Stocks of smallpox virus are known to be held at only two labs, the CDC in Atlanta and the Russian State Research Center of Virology and Biotechnology in Koltsovo, Siberia. So for practical reasons, SIGA and Chimerix began to study macaques infected with a related virus, monkeypox.

Smallpox virus

BSIP/UIG via Getty Images

But there was still a problem. For both smallpox and monkeypox, a very high dose of virus, usually delivered directly into a vein, is needed to establish a reliably lethal infection in monkeys. And the disease then looks rather different than human smallpox, lacking a lengthy incubation period in which the virus spreads slowly through the body.

Monkeys with this unnatural infection are a poor choice for testing human smallpox drugs, virologist Mark Buller of Saint Louis University told BuzzFeed News. He holds stock in Chimerix and has worked with both companies, testing their drugs in mice with mousepox, a related disease caused by the ectromelia virus.

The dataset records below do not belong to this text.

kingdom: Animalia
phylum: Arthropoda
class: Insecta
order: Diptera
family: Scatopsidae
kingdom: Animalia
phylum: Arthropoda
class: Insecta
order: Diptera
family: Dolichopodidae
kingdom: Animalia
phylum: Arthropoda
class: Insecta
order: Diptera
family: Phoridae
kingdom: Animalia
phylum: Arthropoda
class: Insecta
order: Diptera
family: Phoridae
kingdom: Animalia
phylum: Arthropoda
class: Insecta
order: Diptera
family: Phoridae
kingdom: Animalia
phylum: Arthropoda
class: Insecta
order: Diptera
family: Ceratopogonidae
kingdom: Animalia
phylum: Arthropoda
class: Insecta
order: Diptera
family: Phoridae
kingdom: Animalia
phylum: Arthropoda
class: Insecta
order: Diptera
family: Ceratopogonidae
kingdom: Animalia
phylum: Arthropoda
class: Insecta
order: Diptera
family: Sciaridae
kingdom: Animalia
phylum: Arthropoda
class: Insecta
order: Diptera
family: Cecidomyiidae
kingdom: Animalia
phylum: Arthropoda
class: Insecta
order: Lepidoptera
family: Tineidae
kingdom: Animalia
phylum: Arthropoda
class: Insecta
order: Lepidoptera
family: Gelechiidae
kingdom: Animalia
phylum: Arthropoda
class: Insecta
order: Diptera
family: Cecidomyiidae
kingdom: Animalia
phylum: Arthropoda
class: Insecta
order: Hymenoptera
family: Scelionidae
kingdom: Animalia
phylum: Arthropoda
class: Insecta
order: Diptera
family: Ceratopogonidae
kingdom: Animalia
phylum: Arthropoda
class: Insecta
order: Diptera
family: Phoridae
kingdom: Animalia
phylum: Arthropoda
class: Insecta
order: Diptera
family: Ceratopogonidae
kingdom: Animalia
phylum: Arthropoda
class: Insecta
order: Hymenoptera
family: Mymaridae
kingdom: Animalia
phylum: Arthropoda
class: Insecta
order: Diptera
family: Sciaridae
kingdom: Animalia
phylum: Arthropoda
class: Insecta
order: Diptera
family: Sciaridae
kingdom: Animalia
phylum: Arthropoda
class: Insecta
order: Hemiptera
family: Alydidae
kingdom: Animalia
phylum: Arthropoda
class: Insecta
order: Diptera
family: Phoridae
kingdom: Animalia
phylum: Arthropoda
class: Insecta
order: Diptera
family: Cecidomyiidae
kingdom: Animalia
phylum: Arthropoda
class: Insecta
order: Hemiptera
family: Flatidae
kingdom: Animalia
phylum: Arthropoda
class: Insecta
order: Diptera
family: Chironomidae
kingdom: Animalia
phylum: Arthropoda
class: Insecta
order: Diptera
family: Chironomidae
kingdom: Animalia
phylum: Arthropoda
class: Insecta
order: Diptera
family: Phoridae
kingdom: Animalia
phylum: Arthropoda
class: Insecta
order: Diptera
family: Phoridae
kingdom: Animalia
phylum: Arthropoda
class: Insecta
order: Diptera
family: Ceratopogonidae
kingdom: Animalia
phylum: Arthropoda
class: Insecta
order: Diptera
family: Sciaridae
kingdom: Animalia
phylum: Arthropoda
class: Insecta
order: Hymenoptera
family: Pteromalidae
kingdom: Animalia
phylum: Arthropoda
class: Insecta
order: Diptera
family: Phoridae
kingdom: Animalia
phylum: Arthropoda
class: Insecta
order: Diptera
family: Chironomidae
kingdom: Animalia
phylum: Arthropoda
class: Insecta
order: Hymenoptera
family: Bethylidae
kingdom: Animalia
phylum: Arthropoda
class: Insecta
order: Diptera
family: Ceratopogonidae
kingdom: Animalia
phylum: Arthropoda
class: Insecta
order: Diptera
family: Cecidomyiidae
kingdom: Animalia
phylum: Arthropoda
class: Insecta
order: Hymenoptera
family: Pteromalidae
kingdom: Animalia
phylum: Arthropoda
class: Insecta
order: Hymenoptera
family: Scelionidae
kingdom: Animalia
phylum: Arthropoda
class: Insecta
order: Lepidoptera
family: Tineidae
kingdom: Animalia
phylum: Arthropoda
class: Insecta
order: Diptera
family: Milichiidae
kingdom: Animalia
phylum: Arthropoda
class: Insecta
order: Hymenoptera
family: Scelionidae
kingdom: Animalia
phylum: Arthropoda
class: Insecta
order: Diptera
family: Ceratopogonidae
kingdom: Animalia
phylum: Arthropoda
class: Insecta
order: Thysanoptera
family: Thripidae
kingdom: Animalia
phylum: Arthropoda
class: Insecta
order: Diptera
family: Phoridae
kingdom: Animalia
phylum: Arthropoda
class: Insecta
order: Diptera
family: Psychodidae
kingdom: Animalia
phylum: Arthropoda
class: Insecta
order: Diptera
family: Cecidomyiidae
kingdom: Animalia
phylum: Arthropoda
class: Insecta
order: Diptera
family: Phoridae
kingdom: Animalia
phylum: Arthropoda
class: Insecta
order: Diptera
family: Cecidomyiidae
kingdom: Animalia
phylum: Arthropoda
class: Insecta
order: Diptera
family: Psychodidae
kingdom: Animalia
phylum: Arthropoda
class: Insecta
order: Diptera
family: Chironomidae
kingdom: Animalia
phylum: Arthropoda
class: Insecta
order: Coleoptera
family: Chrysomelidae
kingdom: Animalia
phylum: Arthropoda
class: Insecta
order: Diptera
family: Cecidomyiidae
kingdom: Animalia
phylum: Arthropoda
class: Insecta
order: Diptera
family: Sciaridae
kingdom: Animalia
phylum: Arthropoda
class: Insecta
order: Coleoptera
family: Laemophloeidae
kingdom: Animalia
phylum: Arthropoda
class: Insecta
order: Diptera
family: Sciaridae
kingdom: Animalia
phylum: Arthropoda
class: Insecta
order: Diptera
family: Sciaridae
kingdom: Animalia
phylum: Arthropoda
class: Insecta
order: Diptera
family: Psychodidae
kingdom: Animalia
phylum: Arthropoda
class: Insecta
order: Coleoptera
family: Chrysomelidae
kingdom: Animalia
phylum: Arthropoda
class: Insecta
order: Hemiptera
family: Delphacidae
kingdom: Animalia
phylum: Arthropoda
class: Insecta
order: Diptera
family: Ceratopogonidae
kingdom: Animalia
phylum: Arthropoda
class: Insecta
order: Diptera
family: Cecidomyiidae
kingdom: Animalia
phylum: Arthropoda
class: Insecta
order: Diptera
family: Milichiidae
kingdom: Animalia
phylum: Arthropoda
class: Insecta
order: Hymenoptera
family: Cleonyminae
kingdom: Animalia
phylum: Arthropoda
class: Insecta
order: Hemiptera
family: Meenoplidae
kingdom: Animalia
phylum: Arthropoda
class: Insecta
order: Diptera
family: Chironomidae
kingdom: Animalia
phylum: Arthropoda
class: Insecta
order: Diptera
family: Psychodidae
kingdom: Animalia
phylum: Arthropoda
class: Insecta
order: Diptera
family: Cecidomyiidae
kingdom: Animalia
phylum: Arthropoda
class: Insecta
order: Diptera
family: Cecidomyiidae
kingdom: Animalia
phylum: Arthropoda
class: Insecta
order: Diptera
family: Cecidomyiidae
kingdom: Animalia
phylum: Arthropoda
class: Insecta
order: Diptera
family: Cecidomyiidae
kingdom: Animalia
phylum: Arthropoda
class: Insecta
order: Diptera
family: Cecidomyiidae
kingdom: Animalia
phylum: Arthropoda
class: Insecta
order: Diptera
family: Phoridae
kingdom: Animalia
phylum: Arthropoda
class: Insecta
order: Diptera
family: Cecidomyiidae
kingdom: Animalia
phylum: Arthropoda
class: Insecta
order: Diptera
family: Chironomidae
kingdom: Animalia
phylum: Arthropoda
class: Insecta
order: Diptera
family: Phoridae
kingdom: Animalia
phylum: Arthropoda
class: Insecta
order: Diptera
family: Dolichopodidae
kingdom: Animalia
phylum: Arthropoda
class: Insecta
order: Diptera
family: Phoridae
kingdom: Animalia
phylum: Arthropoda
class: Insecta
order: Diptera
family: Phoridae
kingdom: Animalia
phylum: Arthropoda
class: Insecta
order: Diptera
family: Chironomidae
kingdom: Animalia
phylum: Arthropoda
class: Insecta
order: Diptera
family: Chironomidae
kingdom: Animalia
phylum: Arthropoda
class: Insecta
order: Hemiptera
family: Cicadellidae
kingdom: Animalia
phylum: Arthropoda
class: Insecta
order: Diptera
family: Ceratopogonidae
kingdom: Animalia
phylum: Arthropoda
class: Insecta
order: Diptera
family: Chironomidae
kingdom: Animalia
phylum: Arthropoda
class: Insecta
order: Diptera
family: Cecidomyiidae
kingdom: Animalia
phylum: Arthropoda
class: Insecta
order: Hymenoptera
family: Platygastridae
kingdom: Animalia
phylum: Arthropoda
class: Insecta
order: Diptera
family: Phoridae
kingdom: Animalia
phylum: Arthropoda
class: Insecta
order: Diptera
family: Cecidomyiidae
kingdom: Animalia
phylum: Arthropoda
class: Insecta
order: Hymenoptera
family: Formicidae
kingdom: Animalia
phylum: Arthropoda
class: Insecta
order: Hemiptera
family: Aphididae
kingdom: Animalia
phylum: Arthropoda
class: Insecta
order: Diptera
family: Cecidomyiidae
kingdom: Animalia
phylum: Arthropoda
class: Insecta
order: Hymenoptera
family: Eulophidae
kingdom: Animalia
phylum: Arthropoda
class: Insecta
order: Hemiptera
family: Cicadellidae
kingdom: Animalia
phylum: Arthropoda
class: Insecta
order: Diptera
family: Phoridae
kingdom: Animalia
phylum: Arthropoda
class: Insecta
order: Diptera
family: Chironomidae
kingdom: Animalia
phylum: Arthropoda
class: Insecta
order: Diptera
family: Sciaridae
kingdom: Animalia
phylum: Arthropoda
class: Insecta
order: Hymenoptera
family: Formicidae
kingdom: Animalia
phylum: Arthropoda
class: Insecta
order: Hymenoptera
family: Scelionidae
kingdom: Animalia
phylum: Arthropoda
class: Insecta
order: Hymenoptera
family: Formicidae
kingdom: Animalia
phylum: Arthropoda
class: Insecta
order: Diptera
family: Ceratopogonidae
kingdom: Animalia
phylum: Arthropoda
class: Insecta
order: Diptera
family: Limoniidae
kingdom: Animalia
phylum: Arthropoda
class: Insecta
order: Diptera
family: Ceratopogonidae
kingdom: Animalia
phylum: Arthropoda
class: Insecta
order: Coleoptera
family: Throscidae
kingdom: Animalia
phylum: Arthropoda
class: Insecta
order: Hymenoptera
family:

Chimerix had further problems using monkeys because its smallpox drug, brincidofovir, is broken down too quickly in macaques. So the company abandoned primate experiments, and now hopes to convince the FDA to approve the drug based on tests in rabbits with rabbitpox and mice infected with the ectromelia virus. SIGA, however, continued testing its smallpox drug, tecovirimat, in macaques infected with monkeypox or smallpox.

Neither drug has yet been approved by the FDA, but that isn’t necessary for them to enter the Strategic National Stockpile — even unapproved drugs can be administered under an “emergency use authorization” in the event of a bioterrorist attack. Indeed, SIGA has already delivered hundreds of thousands of treatment courses of tecovirimat to the stockpile.